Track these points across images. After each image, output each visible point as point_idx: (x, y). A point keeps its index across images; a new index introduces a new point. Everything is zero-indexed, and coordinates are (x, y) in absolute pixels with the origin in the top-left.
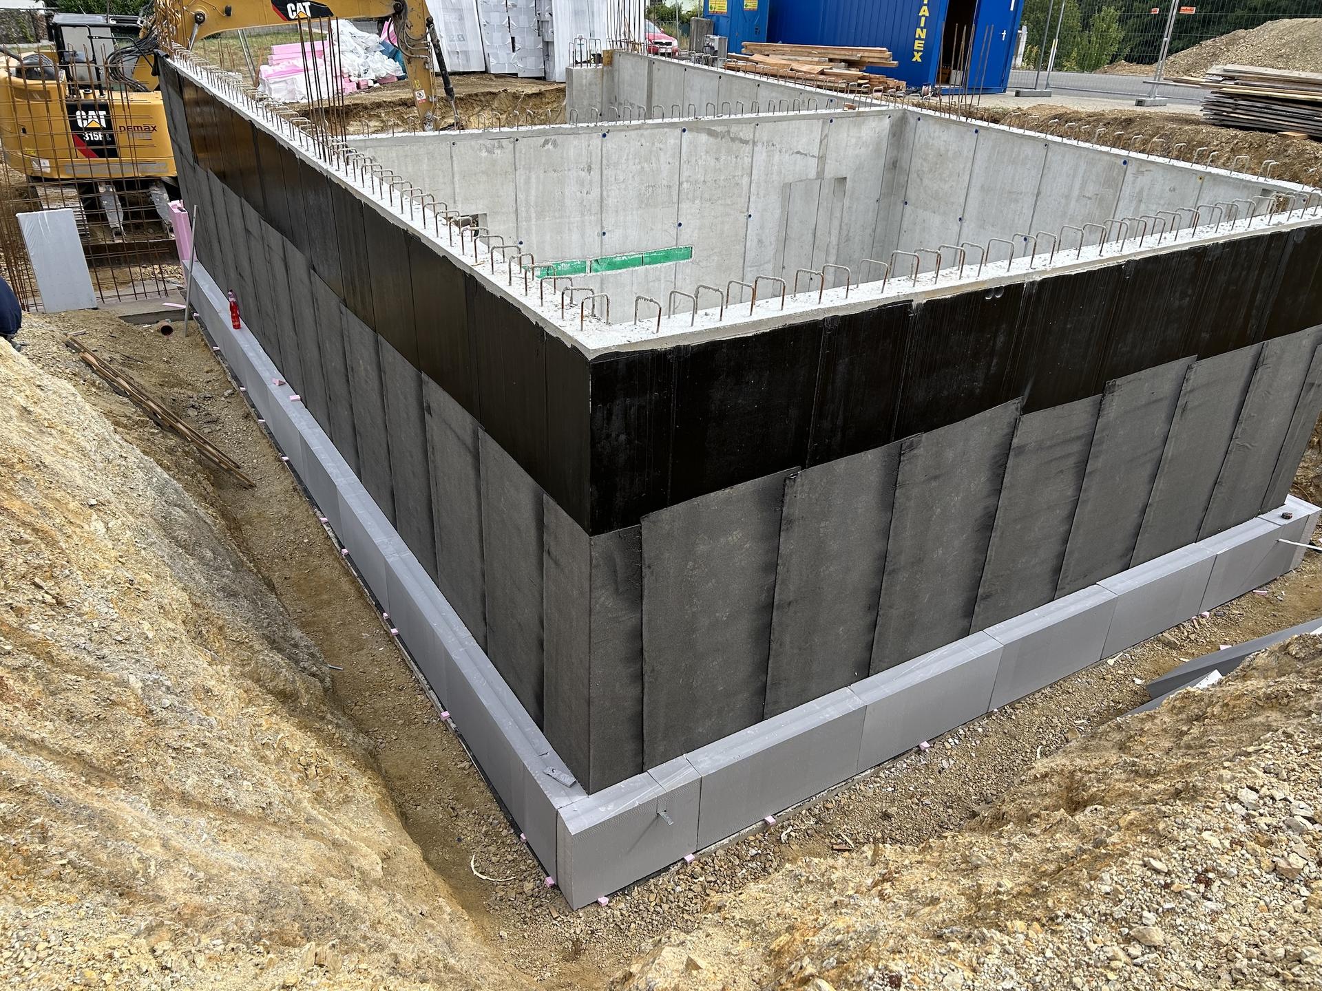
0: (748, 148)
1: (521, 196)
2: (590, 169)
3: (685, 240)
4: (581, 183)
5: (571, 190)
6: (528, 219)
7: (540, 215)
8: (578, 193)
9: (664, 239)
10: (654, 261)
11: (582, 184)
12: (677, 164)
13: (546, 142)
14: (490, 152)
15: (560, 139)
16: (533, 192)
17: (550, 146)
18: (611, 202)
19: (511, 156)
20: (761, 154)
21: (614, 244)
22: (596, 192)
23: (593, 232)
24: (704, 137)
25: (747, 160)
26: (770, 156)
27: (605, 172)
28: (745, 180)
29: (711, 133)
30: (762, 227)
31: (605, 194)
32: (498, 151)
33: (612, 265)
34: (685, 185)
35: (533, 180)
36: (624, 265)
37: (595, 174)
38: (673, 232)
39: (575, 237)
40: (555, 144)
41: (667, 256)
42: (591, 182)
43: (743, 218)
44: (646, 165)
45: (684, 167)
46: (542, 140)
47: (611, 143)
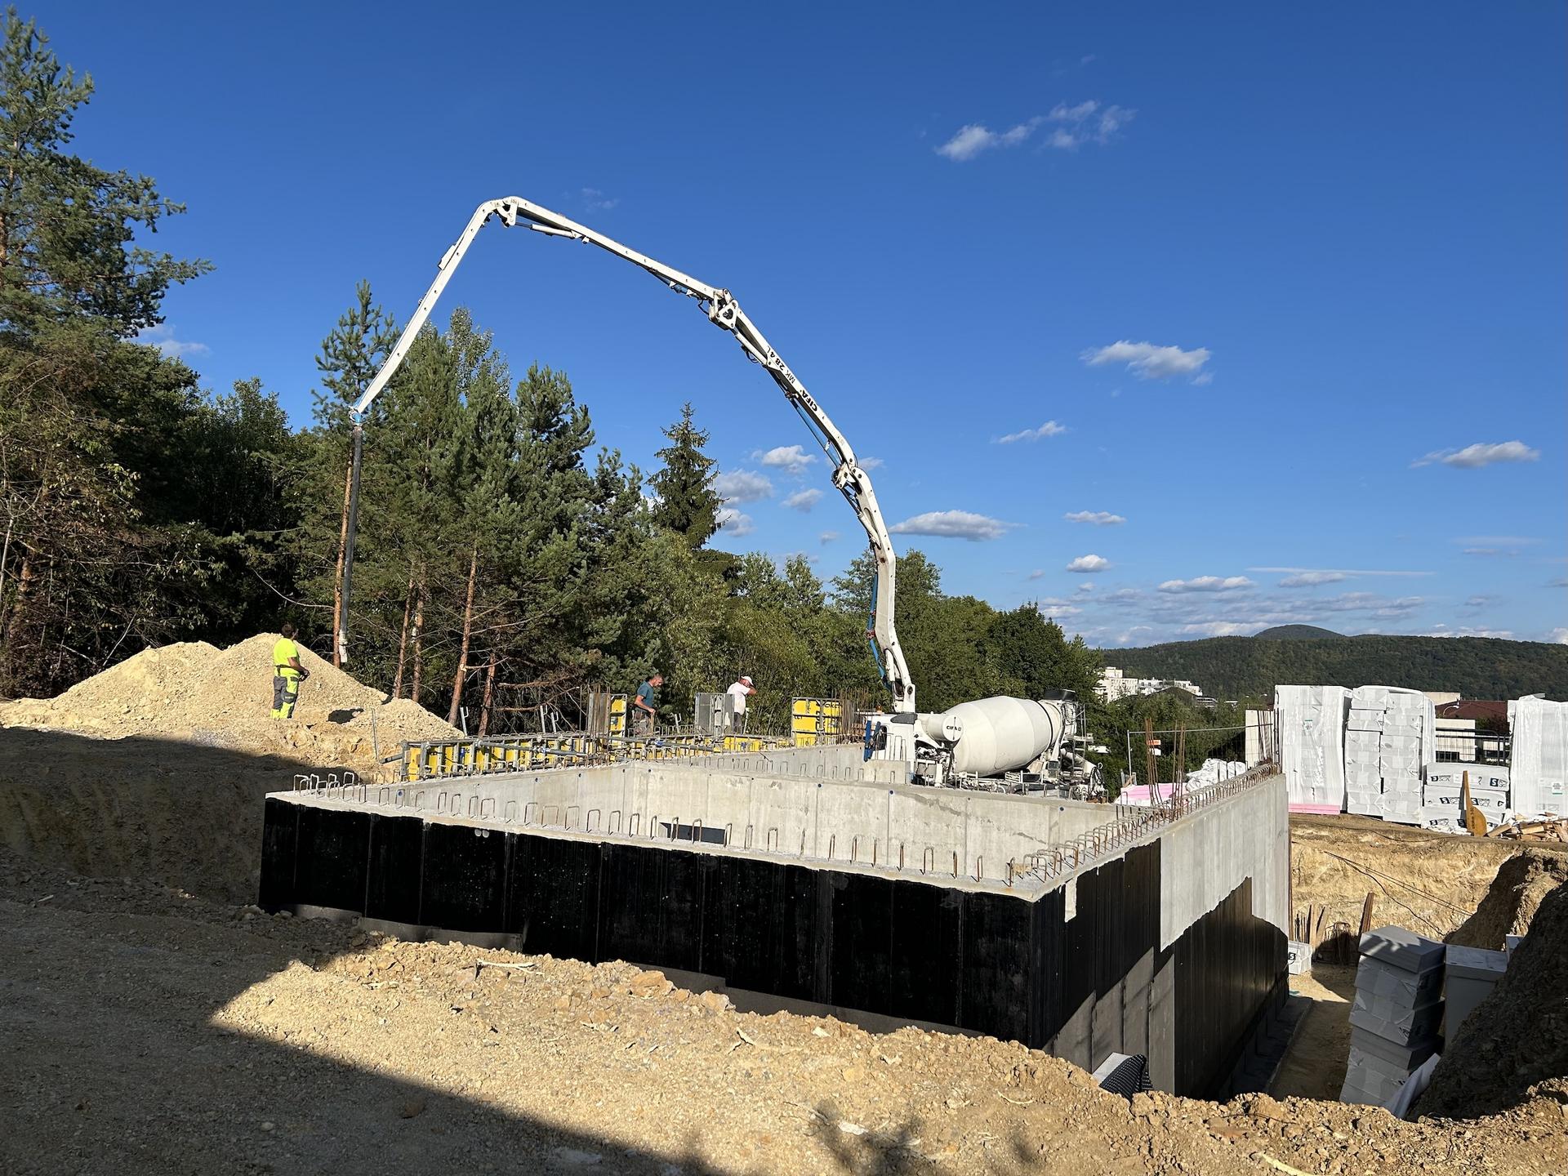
0: (961, 819)
2: (807, 810)
11: (800, 822)
12: (886, 820)
13: (774, 784)
16: (762, 821)
17: (776, 787)
19: (747, 790)
20: (975, 830)
24: (911, 802)
25: (960, 831)
26: (986, 830)
27: (819, 816)
32: (739, 785)
35: (763, 812)
37: (811, 815)
42: (807, 820)
44: (855, 816)
45: (892, 825)
47: (825, 793)
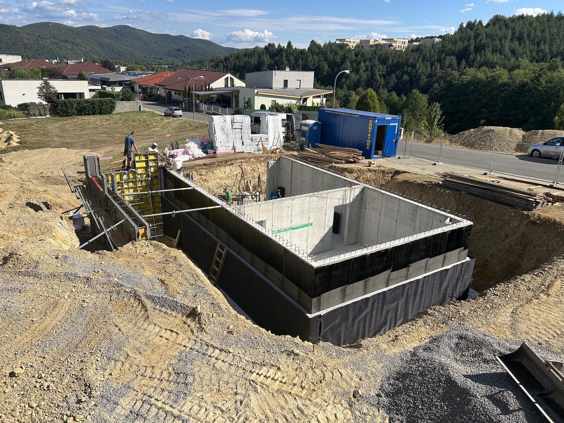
0: (326, 199)
1: (274, 215)
2: (289, 208)
3: (310, 222)
4: (287, 211)
5: (285, 213)
6: (275, 220)
7: (278, 219)
9: (305, 222)
10: (303, 227)
12: (309, 204)
14: (268, 206)
15: (283, 202)
16: (276, 214)
18: (293, 214)
19: (272, 207)
20: (329, 200)
21: (294, 224)
22: (290, 213)
23: (289, 222)
24: (315, 198)
25: (325, 202)
26: (331, 200)
27: (292, 208)
28: (325, 206)
29: (317, 197)
30: (329, 217)
33: (293, 229)
34: (311, 209)
35: (277, 211)
36: (296, 228)
37: (290, 208)
38: (308, 220)
39: (285, 223)
40: (282, 203)
41: (306, 225)
42: (289, 210)
43: (324, 215)
44: (302, 205)
45: (311, 205)
46: (279, 203)
47: (294, 201)
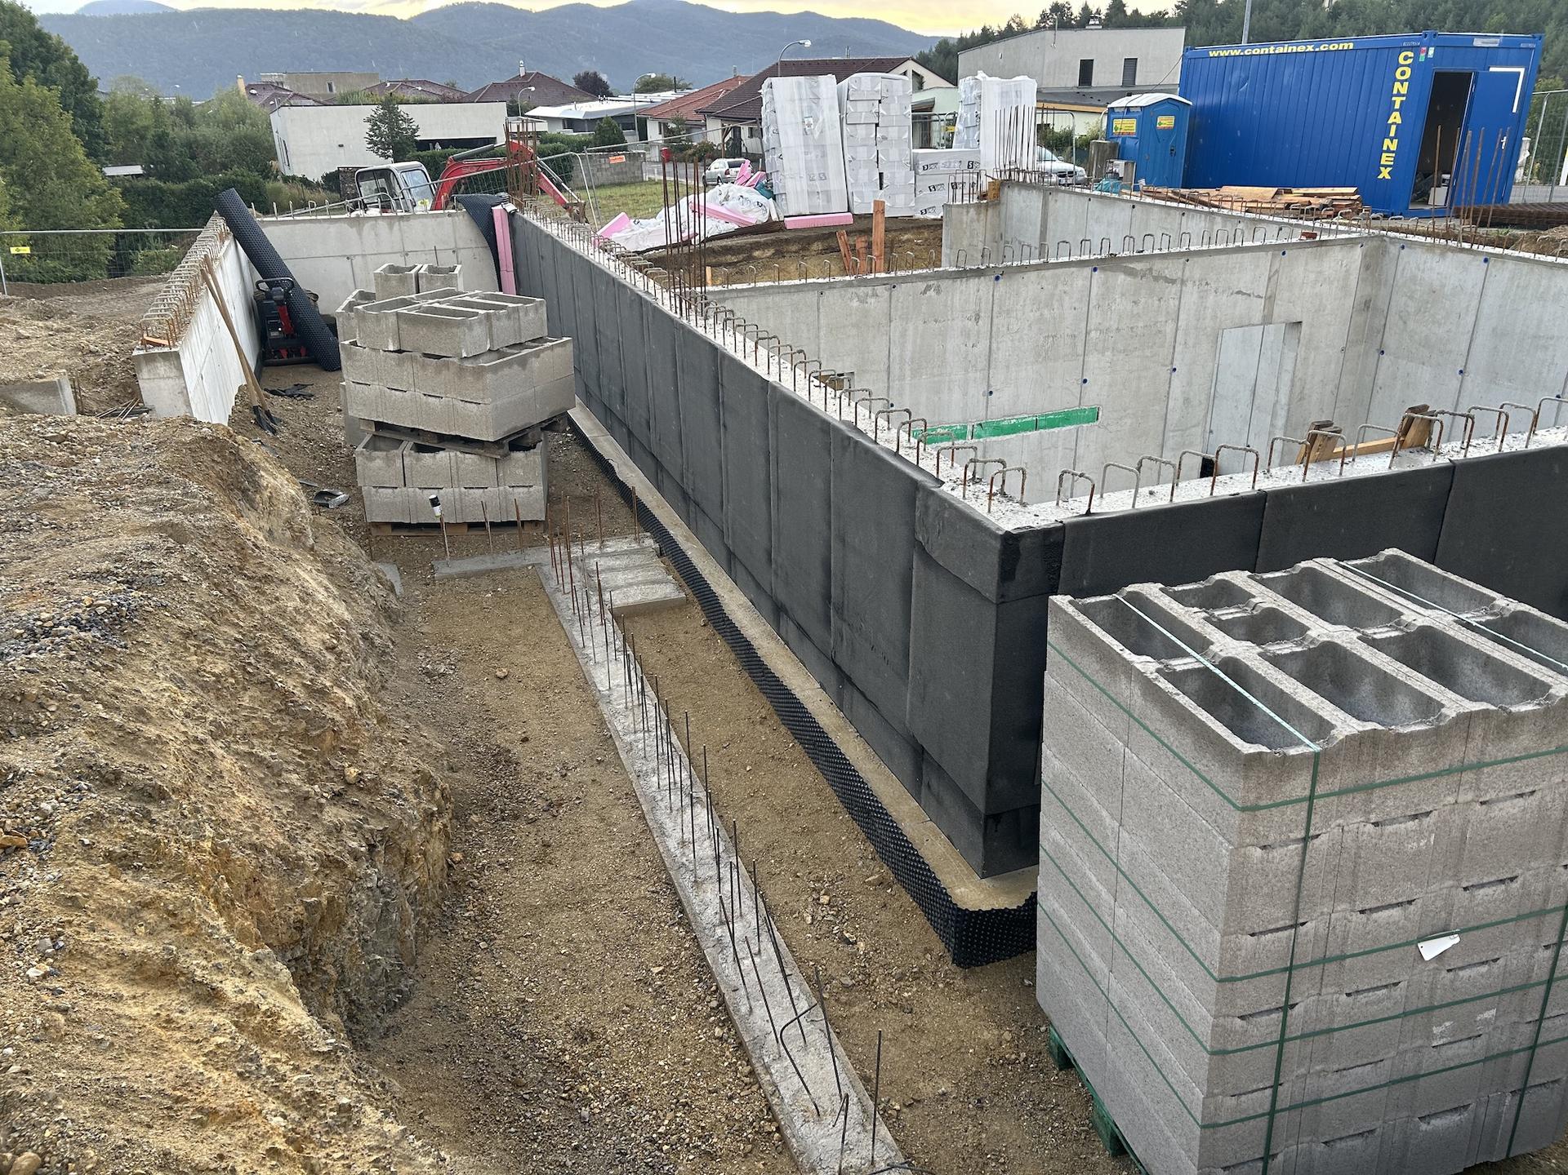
0: (1175, 289)
1: (895, 352)
2: (978, 318)
3: (1090, 401)
4: (966, 334)
5: (954, 343)
6: (902, 378)
7: (915, 373)
8: (963, 347)
9: (1064, 401)
10: (1052, 423)
11: (968, 336)
12: (1085, 309)
13: (928, 288)
14: (862, 301)
15: (943, 284)
16: (909, 347)
17: (932, 293)
18: (1000, 356)
19: (886, 305)
20: (1191, 295)
21: (1003, 405)
22: (983, 346)
23: (977, 391)
24: (1119, 278)
25: (1173, 303)
26: (1202, 297)
27: (995, 320)
28: (1169, 328)
29: (1129, 272)
30: (1189, 384)
31: (994, 346)
32: (872, 300)
33: (999, 430)
34: (1093, 334)
35: (910, 332)
36: (1013, 429)
37: (984, 323)
38: (1076, 390)
39: (957, 395)
40: (938, 291)
41: (1066, 419)
42: (978, 332)
43: (1164, 373)
44: (1046, 312)
45: (1093, 312)
46: (923, 286)
47: (1005, 287)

━━━━━━━━━━

# WHAT IS NEEDED
Print the material above once more, exactly. No pictures belong in it.

# RESULT
Track these points across images. After each image, output each visible point as point_idx: (x, y). A point keeps its index across images; a new index introduces a new point. Everything is zero-indexed, and coordinates are (x, y) in absolute pixels with the origin in the top-left.
0: (748, 148)
1: (521, 196)
2: (590, 169)
3: (685, 240)
4: (581, 183)
5: (571, 190)
6: (528, 219)
7: (540, 215)
8: (578, 193)
9: (664, 239)
10: (654, 261)
11: (582, 184)
12: (677, 164)
13: (546, 142)
14: (490, 152)
15: (560, 139)
16: (533, 192)
17: (550, 146)
18: (611, 202)
19: (511, 156)
20: (761, 154)
21: (614, 244)
22: (596, 192)
23: (593, 232)
24: (704, 137)
25: (747, 160)
26: (770, 156)
27: (605, 172)
28: (745, 180)
29: (711, 133)
30: (762, 227)
31: (605, 194)
32: (498, 151)
33: (612, 265)
34: (685, 185)
35: (533, 180)
36: (624, 265)
37: (595, 174)
38: (673, 232)
39: (575, 237)
40: (555, 144)
41: (667, 256)
42: (591, 182)
43: (743, 218)
44: (646, 165)
45: (684, 167)
46: (542, 140)
47: (611, 143)
0: (961, 819)
2: (807, 810)
11: (800, 822)
12: (886, 820)
13: (774, 784)
16: (762, 821)
17: (776, 787)
19: (747, 790)
20: (975, 830)
24: (911, 802)
25: (960, 831)
26: (986, 830)
27: (819, 816)
32: (739, 785)
35: (763, 812)
37: (811, 815)
42: (807, 820)
44: (855, 816)
45: (892, 825)
47: (825, 793)
0: (326, 199)
1: (274, 215)
2: (289, 208)
3: (310, 222)
4: (287, 211)
5: (285, 213)
6: (275, 220)
7: (278, 219)
9: (305, 222)
10: (303, 227)
12: (309, 204)
14: (268, 206)
15: (283, 202)
16: (276, 214)
18: (293, 214)
19: (272, 207)
20: (329, 200)
21: (294, 224)
22: (290, 213)
23: (289, 222)
24: (315, 198)
25: (325, 202)
26: (331, 200)
27: (292, 208)
28: (325, 206)
29: (317, 197)
30: (329, 217)
33: (293, 229)
34: (311, 209)
35: (277, 211)
36: (296, 228)
37: (290, 208)
38: (308, 220)
39: (285, 223)
40: (282, 203)
41: (306, 225)
42: (289, 210)
43: (324, 215)
44: (302, 205)
45: (311, 205)
46: (279, 203)
47: (294, 201)
0: (1175, 289)
1: (895, 352)
2: (978, 318)
3: (1090, 401)
4: (966, 334)
5: (954, 343)
6: (902, 378)
7: (915, 373)
8: (963, 347)
9: (1064, 401)
10: (1052, 423)
11: (968, 336)
12: (1085, 309)
13: (928, 288)
14: (862, 301)
15: (943, 284)
16: (909, 347)
17: (932, 293)
18: (1000, 356)
19: (886, 305)
20: (1191, 295)
21: (1003, 405)
22: (983, 346)
23: (977, 391)
24: (1119, 278)
25: (1173, 303)
26: (1202, 297)
27: (995, 320)
28: (1169, 328)
29: (1129, 272)
30: (1189, 384)
31: (994, 346)
32: (872, 300)
33: (999, 430)
34: (1093, 334)
35: (910, 332)
36: (1013, 429)
37: (984, 323)
38: (1076, 390)
39: (957, 395)
40: (938, 291)
41: (1066, 419)
42: (978, 332)
43: (1164, 373)
44: (1046, 312)
45: (1093, 312)
46: (923, 286)
47: (1005, 287)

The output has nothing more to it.